The new algorithm, callee THREADS, is trained on the largest to-date collection of paired histology and genomic and transcriptomic data:

images: WSI
transcriptomics: bulk RNAseq
genomics: DNA (SNVs and CNVs from a targeted panel)

In total, 47,171 paired data points.

Simona Cristea: Impressive advancement in Computational Pathology

The quantity and quality of this data collection are impressive. It was curated from several sources: – Massachusetts General Hospital (14.6%) – Brigham and Women’s Hospital (43.6%) – The Cancer Genome Atlas Program (TCGA, 21.6%) – The Genotype–Tissue Expression (GTEx, 20.2%)

Interestingly, the model encodes the single cell transcriptomic profiles using scGPT by Bo Wang, using the embeddings of the cancer version of the scGPT model, pre-trained on 5.7 million cancer-related cells. The genomics profiles are encoded using an MLP trained from scratch.

The images are encoded in 2 steps:

1. an encoder of a Vision Transformer trained via multimodal learning of millions of image patches and text captions

2. a “slide-level” encoder that uses attention-based modeling to aggregate the patches learned in (1) into a slide-level model

This image shows in more detail the datasets used for model pre-training (a) and, extremely beautifully, the embedding space (TSNE) of the whole-slide images embeddings, clustering really well by primary organ (b).

Each colored dot here is a WSI.

Simona Cristea: Impressive advancement in Computational Pathology

The new algo has been benchmarked on 54 pathology tasks from 23 cohorts using 26,000 WSI from 20 institution. Tasks are split across 4 groups:

– mutation prediction
– clinical subtyping and grading
– immunohistochemistry (IHC) status prediction
– treatment and survival prediction

Simona Cristea: Impressive advancement in Computational Pathology

It performs very well across almost all these tasks, better than previous state of art models.

This comprehensive evaluation of THREADS and other WSI models (PRISM, GIGAPATH, CHIEF) on a large dataset is valuable in an of itself.

purple: THREADS
teal: PRISM
blue: GP
orange: CHIEF

Simona Cristea: Impressive advancement in Computational Pathology

THREADS also performs very well on treatment prediction tasks: predicting treatment response in GBM, ovarian cancer and prostate cancer.

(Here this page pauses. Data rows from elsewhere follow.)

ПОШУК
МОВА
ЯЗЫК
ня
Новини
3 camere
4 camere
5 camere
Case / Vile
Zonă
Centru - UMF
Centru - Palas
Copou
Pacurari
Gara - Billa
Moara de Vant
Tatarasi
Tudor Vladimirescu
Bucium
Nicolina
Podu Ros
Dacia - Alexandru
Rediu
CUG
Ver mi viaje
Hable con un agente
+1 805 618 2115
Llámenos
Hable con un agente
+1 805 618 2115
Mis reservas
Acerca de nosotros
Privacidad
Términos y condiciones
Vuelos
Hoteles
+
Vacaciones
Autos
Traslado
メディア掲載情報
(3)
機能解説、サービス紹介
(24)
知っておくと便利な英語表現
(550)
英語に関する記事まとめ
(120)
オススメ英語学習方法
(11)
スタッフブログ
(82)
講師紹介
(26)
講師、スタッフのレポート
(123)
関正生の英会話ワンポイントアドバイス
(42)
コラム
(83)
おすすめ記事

Interestingly, its embeddings can also be used for patient survival prediction, exemplified on pancreatic cancer, colon cancer and head and neck.

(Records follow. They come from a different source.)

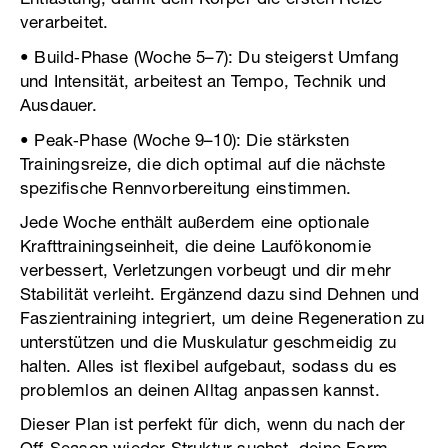
verarbeitet.
• Build‑Phase (Woche 5–7): Du steigerst Umfang
und Intensität, arbeitest an Tempo, Technik und
Ausdauer.
• Peak‑Phase (Woche 9–10): Die stärksten
Trainingsreize, die dich optimal auf die nächste
spezifische Rennvorbereitung einstimmen.
Jede Woche enthält außerdem eine optionale
Krafttrainingseinheit, die deine Laufökonomie
verbessert, Verletzungen vorbeugt und dir mehr
Stabilität verleiht. Ergänzend dazu sind Dehnen und
Faszientraining integriert, um deine Regeneration zu
unterstützen und die Muskulatur geschmeidig zu
halten. Alles ist flexibel aufgebaut, sodass du es
problemlos an deinen Alltag anpassen kannst.
Dieser Plan ist perfekt für dich, wenn du nach der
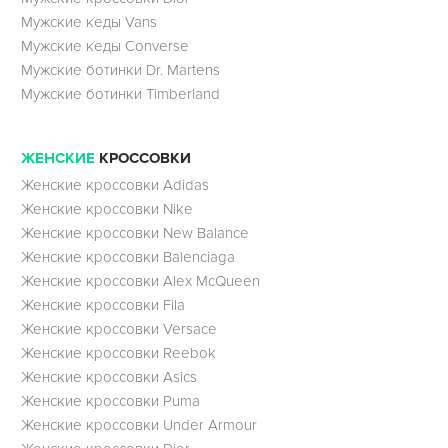
Мужские кеды Vans
Мужские кеды Converse
Мужские ботинки Dr. Martens
Мужские ботинки Timberland
ЖЕНСКИЕ
КРОССОВКИ
Женские кроссовки Adidas
Женские кроссовки Nike
Женские кроссовки New Balance
Женские кроссовки Balenciaga
Женские кроссовки Alex McQueen
Женские кроссовки Fila
Женские кроссовки Versace
Женские кроссовки Reebok
Женские кроссовки Asics
Женские кроссовки Puma
Женские кроссовки Under Armour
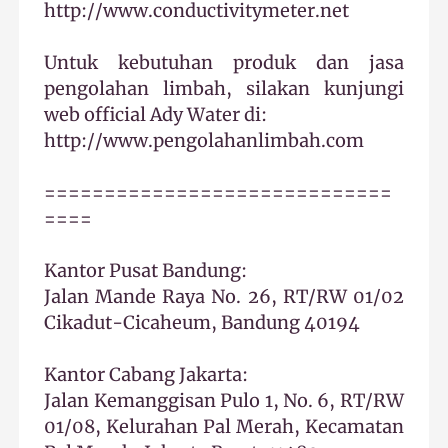
http://www.conductivitymeter.net
Untuk kebutuhan produk dan jasa
pengolahan limbah, silakan kunjungi
web official Ady Water di:
http://www.pengolahanlimbah.com
=============================
====
Kantor Pusat Bandung:
Jalan Mande Raya No. 26, RT/RW 01/02
Cikadut-Cicaheum, Bandung 40194
Kantor Cabang Jakarta:
Jalan Kemanggisan Pulo 1, No. 6, RT/RW
01/08, Kelurahan Pal Merah, Kecamatan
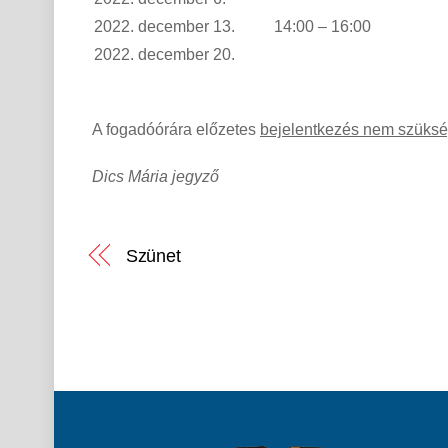
2022. december 13.
14:00 – 16:00
2022. december 20.
A fogadóórára előzetes
bejelentkezés nem szüks
Dics Mária jegyző
Szünet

Simona Cristea: Impressive advancement in Computational Pathology

THREADS is also evaluated on the same tasks after finetuning. Overall, finetuning leads to an average absolute gain of 2.2% across all 54 tasks (which may not seem much, but it’s a significant gain for the numbers here).

The mutation prediction task benefited most from finetuning.

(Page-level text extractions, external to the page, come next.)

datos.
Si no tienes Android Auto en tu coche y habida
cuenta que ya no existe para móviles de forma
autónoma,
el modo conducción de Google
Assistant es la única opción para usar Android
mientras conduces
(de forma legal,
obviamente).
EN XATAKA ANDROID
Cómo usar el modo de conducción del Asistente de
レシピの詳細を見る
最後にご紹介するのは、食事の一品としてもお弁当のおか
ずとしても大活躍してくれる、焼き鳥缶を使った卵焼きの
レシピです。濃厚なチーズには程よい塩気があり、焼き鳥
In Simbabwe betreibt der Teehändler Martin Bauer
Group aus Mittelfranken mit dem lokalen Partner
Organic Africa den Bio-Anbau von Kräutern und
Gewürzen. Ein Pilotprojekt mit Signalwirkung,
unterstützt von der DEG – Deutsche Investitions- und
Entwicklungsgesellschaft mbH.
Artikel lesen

Simona Cristea: Impressive advancement in Computational Pathology

And now for the coolest part… THREADS can also be prompted with “molecular prompting”.

It finds cases similar to a molecular query, without having seen them before. Here, class-wise molecular prototypes are used for cross-modal slide retrieval and classification.

Simona Cristea: Impressive advancement in Computational Pathology

… and many more interesting details in the THREADS preprint, which is really well written and great to read. I expect this model to be a significant contribution not only to computational pathology, but the way we view cancer as a computational problem.”